Our results show that it is effective to control cholera infection through optimal control and that the FracInt model is more efficient than the classical one (cf. Table 4 and Figure 11), being the most effective model.

4. Conclusions

Nowadays, Cholera infection is still an healthcare problem in many parts of the world, namely in impoverished regions where it has devastating effects. Its control is the goal of many studies in last years. In this work, a fractional-order mathematical model for Cholera with two connected communities, proposed in [10], is studied and generalised. The two communities in appreciation are distinct and therefore they could not be molten in one unique community.

A sensitivity analysis of the model is done to show the importance of estimation of parameters. A fractional optimal control (FOC) problem is then formulated and numerically solved.

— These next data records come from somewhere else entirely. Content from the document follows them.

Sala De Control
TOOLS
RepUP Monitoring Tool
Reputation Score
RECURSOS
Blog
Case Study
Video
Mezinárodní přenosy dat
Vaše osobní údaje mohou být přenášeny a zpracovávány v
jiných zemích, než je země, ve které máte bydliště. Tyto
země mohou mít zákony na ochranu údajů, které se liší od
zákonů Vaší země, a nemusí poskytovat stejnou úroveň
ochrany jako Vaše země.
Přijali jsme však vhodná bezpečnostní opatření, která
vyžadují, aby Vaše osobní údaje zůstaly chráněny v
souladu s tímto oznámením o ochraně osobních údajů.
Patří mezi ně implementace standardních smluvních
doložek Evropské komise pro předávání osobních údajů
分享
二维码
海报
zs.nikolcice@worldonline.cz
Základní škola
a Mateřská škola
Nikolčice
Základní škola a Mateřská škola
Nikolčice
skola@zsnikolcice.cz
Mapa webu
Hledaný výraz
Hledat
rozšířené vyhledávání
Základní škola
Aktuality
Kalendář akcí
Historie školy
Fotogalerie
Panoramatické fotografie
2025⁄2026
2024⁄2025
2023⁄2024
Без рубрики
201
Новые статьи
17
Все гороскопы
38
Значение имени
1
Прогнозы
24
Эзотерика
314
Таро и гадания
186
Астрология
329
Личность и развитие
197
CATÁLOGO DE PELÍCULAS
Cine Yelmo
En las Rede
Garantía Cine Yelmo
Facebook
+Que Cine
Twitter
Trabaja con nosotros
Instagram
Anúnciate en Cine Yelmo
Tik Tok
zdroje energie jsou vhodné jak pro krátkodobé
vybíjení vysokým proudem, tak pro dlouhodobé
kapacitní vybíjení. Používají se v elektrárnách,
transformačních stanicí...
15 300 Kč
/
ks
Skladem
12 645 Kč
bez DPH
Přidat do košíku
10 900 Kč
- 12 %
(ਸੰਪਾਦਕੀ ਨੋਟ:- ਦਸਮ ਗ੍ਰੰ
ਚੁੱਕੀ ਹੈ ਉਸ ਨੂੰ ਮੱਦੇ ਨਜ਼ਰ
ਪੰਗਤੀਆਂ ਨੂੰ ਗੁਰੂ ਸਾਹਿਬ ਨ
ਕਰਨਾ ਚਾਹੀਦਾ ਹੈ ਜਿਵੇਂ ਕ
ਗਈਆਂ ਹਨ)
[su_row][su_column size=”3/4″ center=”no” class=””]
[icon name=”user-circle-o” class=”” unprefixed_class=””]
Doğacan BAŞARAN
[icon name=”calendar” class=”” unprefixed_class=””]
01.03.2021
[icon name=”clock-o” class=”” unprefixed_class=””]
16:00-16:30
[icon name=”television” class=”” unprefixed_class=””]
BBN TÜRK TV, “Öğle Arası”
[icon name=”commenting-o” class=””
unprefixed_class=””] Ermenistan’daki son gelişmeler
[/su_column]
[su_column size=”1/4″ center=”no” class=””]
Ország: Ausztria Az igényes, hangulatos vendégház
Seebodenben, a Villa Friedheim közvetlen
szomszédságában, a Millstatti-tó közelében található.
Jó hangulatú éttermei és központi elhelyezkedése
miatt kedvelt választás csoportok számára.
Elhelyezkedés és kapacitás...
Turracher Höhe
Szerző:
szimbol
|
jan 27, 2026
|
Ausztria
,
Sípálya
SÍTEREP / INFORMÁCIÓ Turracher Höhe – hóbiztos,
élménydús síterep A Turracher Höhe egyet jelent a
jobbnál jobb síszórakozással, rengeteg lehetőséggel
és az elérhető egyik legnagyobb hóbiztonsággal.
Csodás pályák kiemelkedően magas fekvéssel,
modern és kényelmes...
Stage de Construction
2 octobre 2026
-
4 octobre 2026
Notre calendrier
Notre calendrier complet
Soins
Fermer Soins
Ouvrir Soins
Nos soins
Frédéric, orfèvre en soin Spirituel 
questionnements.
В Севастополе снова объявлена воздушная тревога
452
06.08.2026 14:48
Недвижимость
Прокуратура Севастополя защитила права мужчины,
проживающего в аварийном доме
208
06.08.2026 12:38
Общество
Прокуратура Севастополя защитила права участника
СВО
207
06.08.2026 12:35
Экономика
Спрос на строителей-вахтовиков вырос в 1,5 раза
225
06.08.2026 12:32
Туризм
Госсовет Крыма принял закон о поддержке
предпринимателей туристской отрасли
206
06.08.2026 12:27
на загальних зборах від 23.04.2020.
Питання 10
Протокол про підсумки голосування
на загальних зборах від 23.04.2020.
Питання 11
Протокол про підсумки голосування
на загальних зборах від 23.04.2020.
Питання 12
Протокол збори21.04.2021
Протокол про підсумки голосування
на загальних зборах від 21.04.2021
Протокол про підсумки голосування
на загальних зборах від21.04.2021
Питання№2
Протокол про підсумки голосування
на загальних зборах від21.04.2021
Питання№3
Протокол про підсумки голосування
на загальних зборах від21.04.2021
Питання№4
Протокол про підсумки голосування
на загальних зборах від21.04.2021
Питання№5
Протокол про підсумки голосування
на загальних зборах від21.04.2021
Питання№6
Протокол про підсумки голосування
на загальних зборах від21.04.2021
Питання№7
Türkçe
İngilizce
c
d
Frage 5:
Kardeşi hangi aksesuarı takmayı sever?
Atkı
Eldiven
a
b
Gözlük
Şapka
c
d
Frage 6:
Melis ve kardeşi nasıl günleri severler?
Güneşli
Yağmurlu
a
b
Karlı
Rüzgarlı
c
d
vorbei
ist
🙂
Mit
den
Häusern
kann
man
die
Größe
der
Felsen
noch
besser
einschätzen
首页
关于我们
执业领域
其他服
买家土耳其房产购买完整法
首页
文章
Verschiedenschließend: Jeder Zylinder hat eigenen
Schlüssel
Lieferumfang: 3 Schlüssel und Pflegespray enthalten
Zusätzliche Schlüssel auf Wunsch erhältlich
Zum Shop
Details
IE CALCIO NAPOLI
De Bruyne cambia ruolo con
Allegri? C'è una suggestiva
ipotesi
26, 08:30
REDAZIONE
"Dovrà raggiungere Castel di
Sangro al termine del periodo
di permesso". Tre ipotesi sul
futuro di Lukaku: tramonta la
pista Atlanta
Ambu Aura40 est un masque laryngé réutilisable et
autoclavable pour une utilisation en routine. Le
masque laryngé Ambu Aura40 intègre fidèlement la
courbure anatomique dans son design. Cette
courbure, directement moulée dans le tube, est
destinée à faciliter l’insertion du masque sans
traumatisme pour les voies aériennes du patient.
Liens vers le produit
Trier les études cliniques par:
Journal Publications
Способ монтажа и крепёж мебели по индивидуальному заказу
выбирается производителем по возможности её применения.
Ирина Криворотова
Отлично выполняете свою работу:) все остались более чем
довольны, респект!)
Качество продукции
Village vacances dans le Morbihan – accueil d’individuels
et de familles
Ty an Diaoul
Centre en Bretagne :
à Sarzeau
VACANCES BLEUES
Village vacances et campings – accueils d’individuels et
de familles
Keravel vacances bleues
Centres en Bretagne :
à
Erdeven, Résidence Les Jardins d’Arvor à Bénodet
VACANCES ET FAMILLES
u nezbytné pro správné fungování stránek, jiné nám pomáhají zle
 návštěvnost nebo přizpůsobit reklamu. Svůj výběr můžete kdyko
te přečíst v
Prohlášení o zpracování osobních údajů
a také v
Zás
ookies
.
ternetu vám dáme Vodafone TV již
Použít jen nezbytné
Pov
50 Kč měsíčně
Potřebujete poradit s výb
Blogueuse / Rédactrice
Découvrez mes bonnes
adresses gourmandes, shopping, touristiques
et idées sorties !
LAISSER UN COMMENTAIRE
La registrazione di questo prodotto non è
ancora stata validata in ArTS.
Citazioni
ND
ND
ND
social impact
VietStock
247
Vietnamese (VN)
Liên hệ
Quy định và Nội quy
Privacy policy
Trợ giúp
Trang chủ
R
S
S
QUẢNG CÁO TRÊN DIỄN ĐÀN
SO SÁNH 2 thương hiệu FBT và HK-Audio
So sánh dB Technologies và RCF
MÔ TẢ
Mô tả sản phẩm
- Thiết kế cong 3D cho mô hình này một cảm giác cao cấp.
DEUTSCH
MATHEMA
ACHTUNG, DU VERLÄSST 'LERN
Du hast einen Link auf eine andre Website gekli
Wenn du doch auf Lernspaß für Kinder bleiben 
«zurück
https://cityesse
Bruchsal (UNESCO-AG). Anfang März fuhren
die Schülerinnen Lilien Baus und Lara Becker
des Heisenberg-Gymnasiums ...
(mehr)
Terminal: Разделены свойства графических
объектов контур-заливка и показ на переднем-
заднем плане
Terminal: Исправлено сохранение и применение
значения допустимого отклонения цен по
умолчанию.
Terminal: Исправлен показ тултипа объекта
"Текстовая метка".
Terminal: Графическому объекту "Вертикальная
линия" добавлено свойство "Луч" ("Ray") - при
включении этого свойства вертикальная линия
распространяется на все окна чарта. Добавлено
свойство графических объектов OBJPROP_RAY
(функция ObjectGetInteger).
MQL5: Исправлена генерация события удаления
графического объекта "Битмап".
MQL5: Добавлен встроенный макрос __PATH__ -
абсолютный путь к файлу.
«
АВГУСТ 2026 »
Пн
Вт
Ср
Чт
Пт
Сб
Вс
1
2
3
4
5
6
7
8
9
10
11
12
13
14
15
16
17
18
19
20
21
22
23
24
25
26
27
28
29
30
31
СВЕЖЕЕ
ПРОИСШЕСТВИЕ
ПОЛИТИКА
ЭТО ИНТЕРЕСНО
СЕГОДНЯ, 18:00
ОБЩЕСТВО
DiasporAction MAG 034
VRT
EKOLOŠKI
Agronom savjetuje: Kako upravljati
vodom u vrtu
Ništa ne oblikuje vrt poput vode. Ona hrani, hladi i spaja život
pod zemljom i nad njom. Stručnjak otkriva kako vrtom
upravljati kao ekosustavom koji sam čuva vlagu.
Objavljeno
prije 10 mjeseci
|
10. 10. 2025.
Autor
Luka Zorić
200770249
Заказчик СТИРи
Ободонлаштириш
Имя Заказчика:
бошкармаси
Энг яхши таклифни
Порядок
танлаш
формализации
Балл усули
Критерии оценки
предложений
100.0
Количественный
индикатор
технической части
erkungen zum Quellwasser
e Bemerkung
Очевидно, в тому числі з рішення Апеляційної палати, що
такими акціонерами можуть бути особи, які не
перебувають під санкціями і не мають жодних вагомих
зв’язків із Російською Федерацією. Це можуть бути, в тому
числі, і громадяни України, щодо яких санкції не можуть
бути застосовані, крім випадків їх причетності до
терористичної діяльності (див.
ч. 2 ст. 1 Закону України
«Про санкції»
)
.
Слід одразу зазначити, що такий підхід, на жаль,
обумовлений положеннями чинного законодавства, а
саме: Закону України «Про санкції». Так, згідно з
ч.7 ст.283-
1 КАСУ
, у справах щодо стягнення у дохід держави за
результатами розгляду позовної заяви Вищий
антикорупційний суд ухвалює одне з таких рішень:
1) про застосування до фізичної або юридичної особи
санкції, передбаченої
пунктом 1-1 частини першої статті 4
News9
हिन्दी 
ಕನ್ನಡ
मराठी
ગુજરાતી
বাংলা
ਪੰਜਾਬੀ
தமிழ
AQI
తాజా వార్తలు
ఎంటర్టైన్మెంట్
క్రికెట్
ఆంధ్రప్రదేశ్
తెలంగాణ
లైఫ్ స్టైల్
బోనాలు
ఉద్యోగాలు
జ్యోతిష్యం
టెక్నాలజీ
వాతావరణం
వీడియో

The relevance of studied controls is assessed using a cost-effectiveness analysis. Such analysis allow us to neglect the control u (domestic water treatment) since it proved to be useless when used in combination with remaining controls.

The numerical results show that the FOC system is more effective only in part of the time interval. Therefore, we propose a system where the derivative order varies along the time interval, being fractional or integer when more advantageous in the control of infection. Such variable-order fractional model, baptised here as FractInt, shows to be the most effective in the control of the disease.